Au cours de la production, le produit pharmaceutique (contenu) se trouve en contact avec des matériels (contenants) constitués de matériaux susceptibles d’interagir avec lui. Des transferts de matière peuvent alors se produire entre contenant et contenu. Ces migrations sont de différents types et dépendent des caractéristiques physicochimiques du produit (solubilité des molécules, viscosité, pH, composition du milieu...) mais également des facteurs liés à la nature du matériau constitutif du système utilisé (perméabilité aux gaz, dureté, résistance...). Les transferts de matière peuvent se traduire par une adsorption 1a (adhésion du produit au contenant), une absorption 1b (dispersion du produit dans le contenant), une perméation 1c (passage du produit au travers du contenant) ou 3 (passage des molécules gazeuses ou liquides de l’environnement extérieur dans le produit) et enfin un relargage 2 (migration spontanée des molécules du contenant dans le produit). Ces transferts peuvent conduire à l’apparition d’impuretés lors de réactions chimiques entre le migrant et le produit.

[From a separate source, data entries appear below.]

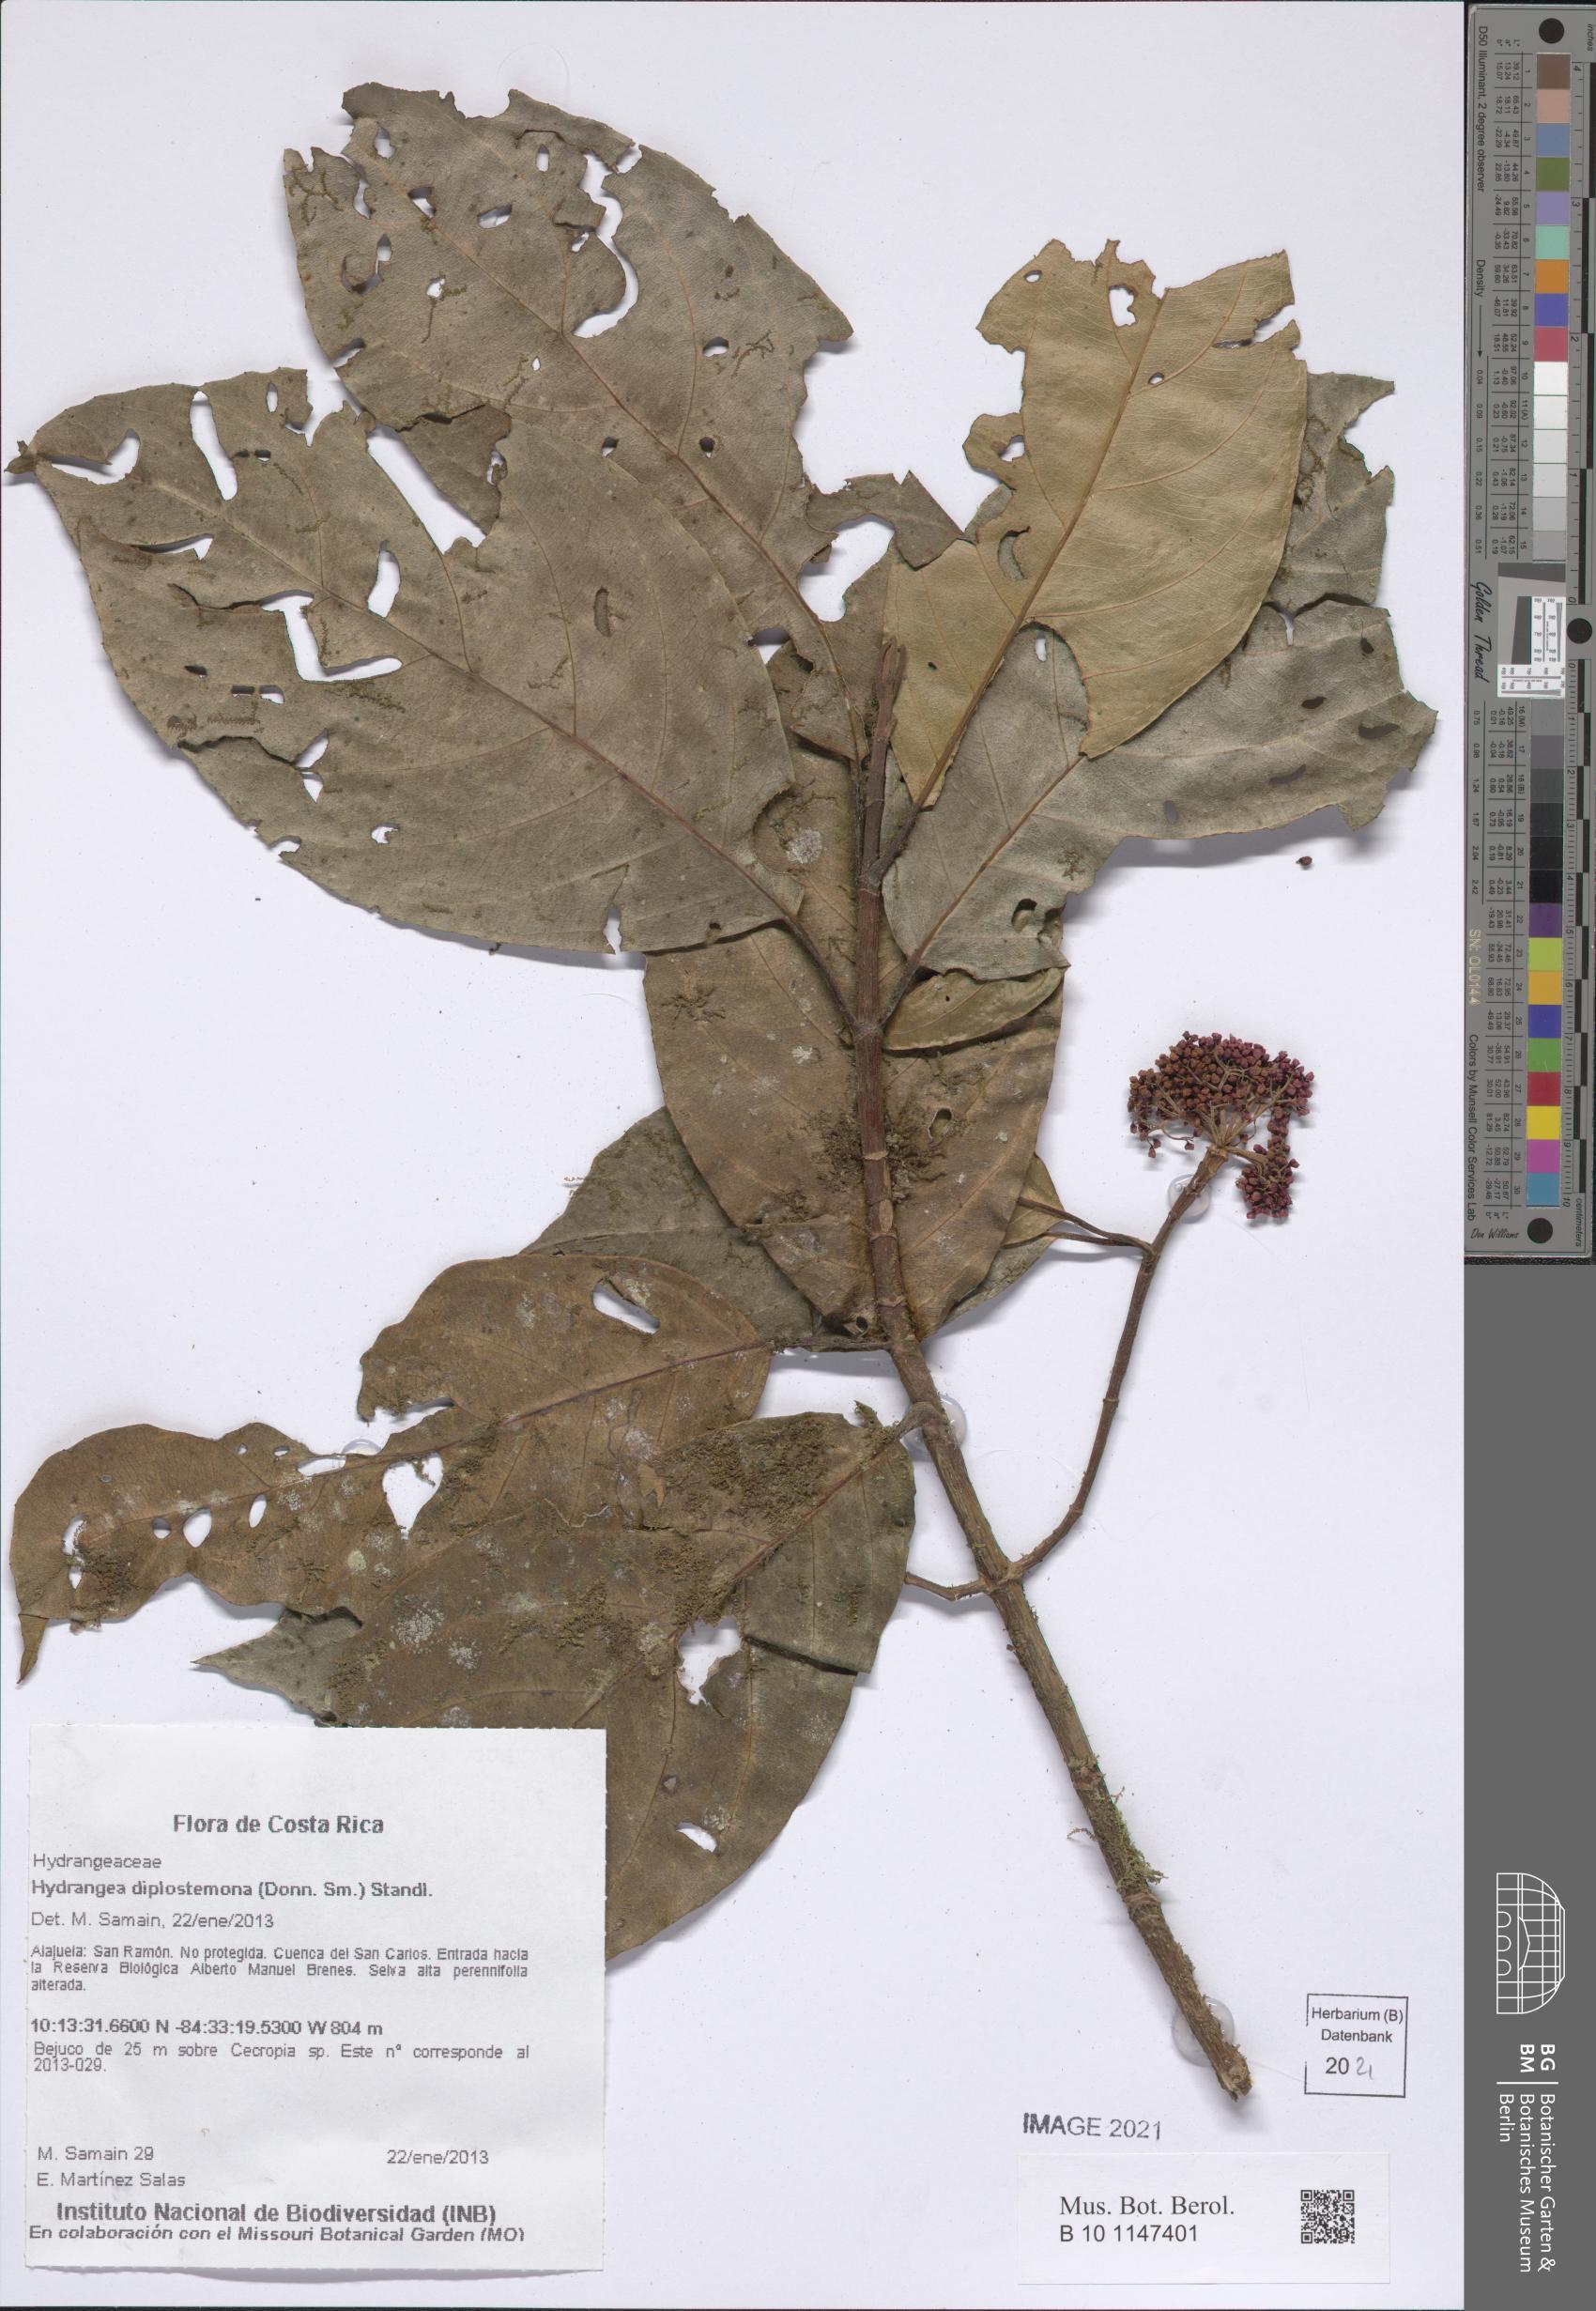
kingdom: Plantae
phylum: Tracheophyta
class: Magnoliopsida
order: Cornales
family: Hydrangeaceae
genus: Hydrangea
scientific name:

Le niveau de risque pondéré par la détectabilité

Les interactions doivent être identifiées et évaluées quant à leur impact potentiel sur le patient. Les analyses de risque sont réalisées en évaluant des critères inhérents aux interactions. La gravite, représentative de la « quantité d’impuretés » ou de la « perte de produit », dépend des conditions d’utilisation. Sont à prendre en compte pour son évaluation, le stade de fabrication du produit (upstream et downstream) et les conditions de fabrication ou de stockage (durée de contact, température, ratio volume/surface). La probabilité est le reflet de la capacité d’interaction contenant / contenu. Elle est fonction du type de matériau en contact (verre, acier inoxydable, polymères...), des propriétés physicochimiques du produit (composition, pH, solubilité, viscosité, masse moléculaire...), de la nature du produit (solide, semi-solide, liquide) ainsi que des conditions opératoires d’utilisation du contenant (débit, pression, forces de cisaillement, prétraitement...). Le niveau de risque obtenu (PxG) peut être pondéré par la détectabilité qui dépend de la fiabilité et de la sensibilité des techniques utilisées pour mettre en évidence le résultat de ces interactions.

Les études de compatibilité permettent de garantir l’absence d’altération de la qualité du produit au regard du matériau utilisé. Il s’agit d’identifier et de quantifier les composes chimiques susceptibles d’être libérés du contenant dans des conditions extrêmes (solvant, température), les extractibles, ou dans les conditions normales d’utilisation des matériels, les relargables. Des méthodes analytiques non spécifiques (TOC, pH, conductivité) ou spécifiques (e.g. chromatographiques, spectroscopiques, gravimétriques) sont utilisées en fonction de la nature des composés (organiques, volatils, non volatils, métalliques, ioniques). Les potentielles interactions pouvant évoluer dans le temps, la stabilité d’un produit dans son conditionnement doit être étudiée de manière à démontrer que les caractéristiques physiques, chimiques et biologiques du produit sont maintenues.

Des études de stabilité en conditions de dégradation accélérée ou en temps réel permettent de définir la durée limite de conservation et les conditions de stockage afin de garantir la qualité du produit. Les études de toxicité doivent être menées sur les relargables si leur présence est avérée.

Les études de compatibilité s’appuient sur des exigences réglementaires ou normatives (pharmacopées, lignes directrices EMA et FDA, norme Iso, recommandation BPSA...). Cependant, en pratique, leur application soulève des questions : Comment transposer les études décrites ? Comment prendre en compte les nouveaux materiaux / molécules biotechnologiques ? Comment évaluer les résultats ?

Pour répondre à ces questions et obtenir des résultats pertinents, une coopération étroite entre les fournisseurs et l’industrie pharmaceutique est impérative afin de sécuriser la production face aux risques inhérents à la démultiplication des contenants et des matériaux utilisés.